Can you have your cake and eat it too?

Author: Michael Contopoulos, Deputy CIO

Markets are currently pricing in a Goldilocks scenario. Investors believe tariffs will not compress corporate margins, inflation is contained, labor markets will soften just enough to allow rate cuts without triggering a recession, and AI will drive an acceleration in productivity. As the Reddit crowd would say, “stonks to the moon.”

We think that perfect outcome is a low-probability scenario and that the market is too optimistic that earnings growth will remain strong as the Fed cuts rates. In fact, history suggests if the Fed were to ease policy significantly amid strong growth, it could go down as one of the Fed’s great policy blunders. The last time the Fed cut rates into a profit acceleration was September 2024, and the 10-year yield subsequently rose 120bps and the equity market plummeted. Rate cuts only help markets if they fall below neutral (and are stimulative) or coincide with strong earnings growth AND low inflation. Neither is likely in the coming months. The truth is far less exciting. We’re deep into an economic expansion, labor markets are weakening, margins are under pressure, and inflation is sticky. Investors can’t have it all.

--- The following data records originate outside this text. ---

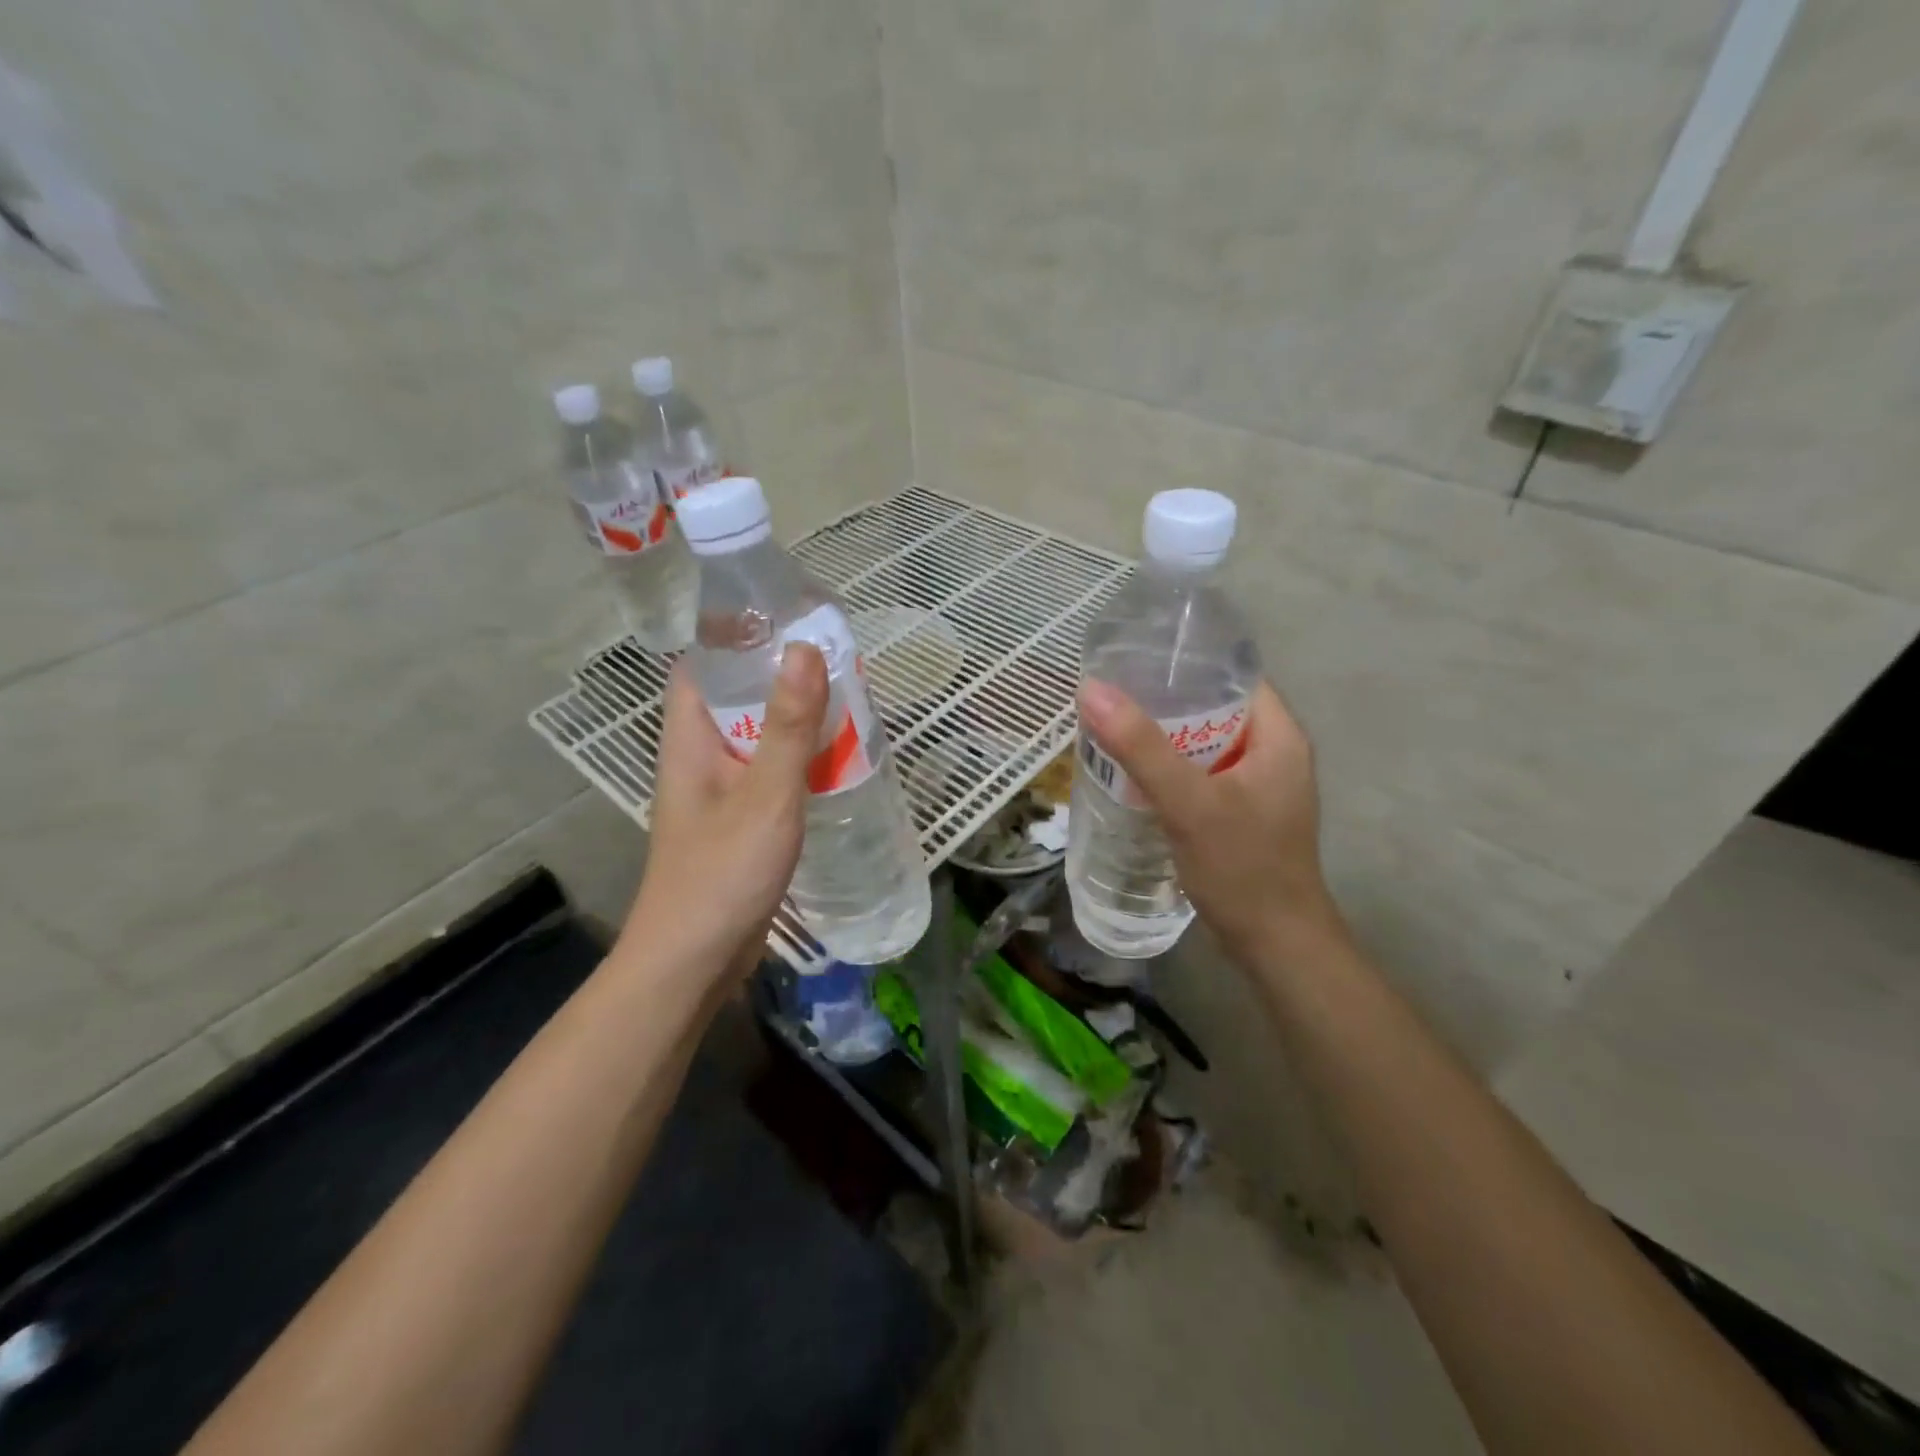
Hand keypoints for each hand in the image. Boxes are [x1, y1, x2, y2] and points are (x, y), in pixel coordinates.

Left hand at [620, 644, 829, 987]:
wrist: (694, 962)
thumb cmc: (721, 874)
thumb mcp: (765, 796)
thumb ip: (787, 726)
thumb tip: (804, 648)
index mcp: (691, 737)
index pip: (704, 663)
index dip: (740, 634)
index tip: (791, 616)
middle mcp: (700, 755)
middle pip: (738, 696)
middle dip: (782, 674)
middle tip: (838, 657)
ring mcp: (720, 790)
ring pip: (759, 736)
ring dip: (796, 718)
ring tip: (848, 698)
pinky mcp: (740, 820)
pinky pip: (771, 772)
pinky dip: (800, 758)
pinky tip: (837, 758)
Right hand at [1078, 679, 1337, 958]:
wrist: (1275, 944)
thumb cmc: (1242, 867)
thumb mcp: (1189, 803)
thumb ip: (1141, 747)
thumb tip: (1092, 689)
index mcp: (1279, 735)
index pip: (1232, 675)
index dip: (1186, 662)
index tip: (1134, 659)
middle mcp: (1274, 752)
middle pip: (1214, 708)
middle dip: (1164, 701)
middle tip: (1112, 695)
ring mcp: (1258, 784)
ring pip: (1204, 743)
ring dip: (1163, 737)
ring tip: (1113, 727)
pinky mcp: (1242, 811)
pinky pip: (1201, 773)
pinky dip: (1170, 768)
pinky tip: (1133, 773)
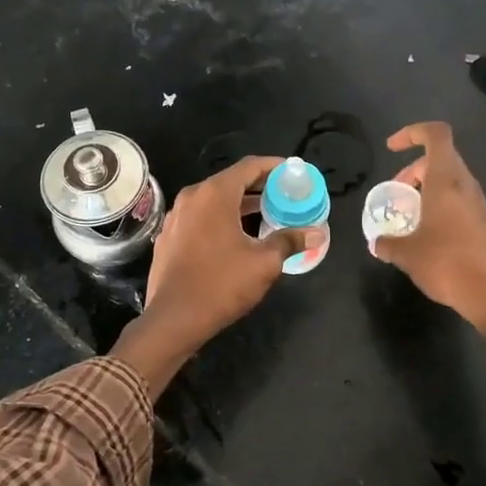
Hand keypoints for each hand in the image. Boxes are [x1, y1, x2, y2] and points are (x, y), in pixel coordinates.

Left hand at [139, 155, 304, 351]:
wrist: (173, 319)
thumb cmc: (221, 284)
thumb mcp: (264, 263)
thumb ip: (289, 241)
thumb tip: (316, 233)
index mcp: (214, 194)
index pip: (249, 166)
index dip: (274, 166)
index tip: (293, 172)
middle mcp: (192, 198)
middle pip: (231, 181)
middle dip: (259, 187)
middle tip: (285, 196)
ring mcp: (176, 217)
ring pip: (214, 201)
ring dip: (240, 205)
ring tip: (266, 216)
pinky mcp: (169, 237)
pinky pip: (200, 218)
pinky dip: (221, 219)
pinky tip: (236, 238)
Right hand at [373, 123, 485, 337]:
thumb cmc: (446, 264)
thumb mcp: (406, 254)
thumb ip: (387, 243)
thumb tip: (377, 242)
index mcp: (446, 180)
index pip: (435, 134)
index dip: (412, 132)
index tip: (391, 149)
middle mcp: (465, 185)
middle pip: (440, 157)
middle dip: (412, 169)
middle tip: (395, 192)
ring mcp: (478, 204)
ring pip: (449, 180)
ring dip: (425, 188)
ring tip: (407, 215)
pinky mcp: (483, 222)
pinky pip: (457, 200)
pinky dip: (438, 205)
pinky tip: (425, 234)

The Fed typically cuts rates during profits slowdowns, and the market falls during the initial rate-cuts. Take 2001 and 2007 as classic examples where rate cuts came well before any sustained market recovery. The Covid period, of course, was a significant outlier, and even then, the S&P 500® fell 34% before policy support finally took hold.

Analysts nearly always overestimate earnings heading into slowdowns and this time is unlikely to be different. Slowing earnings, rising odds of Fed cuts, and weakening employment aren’t the ingredients of a bull market — they’re classic signs of stress that create opportunities in overlooked areas of the market.

Certainly, if the Fed cuts rates, inflation falls, and earnings growth accelerates, then markets could go “to the moon.” However, given the low probability of a Goldilocks outcome and investors’ willingness to take substantial portfolio risk, we recommend emphasizing high-quality, dividend-paying equities, increasing regional diversification, and avoiding corporate credit exposure.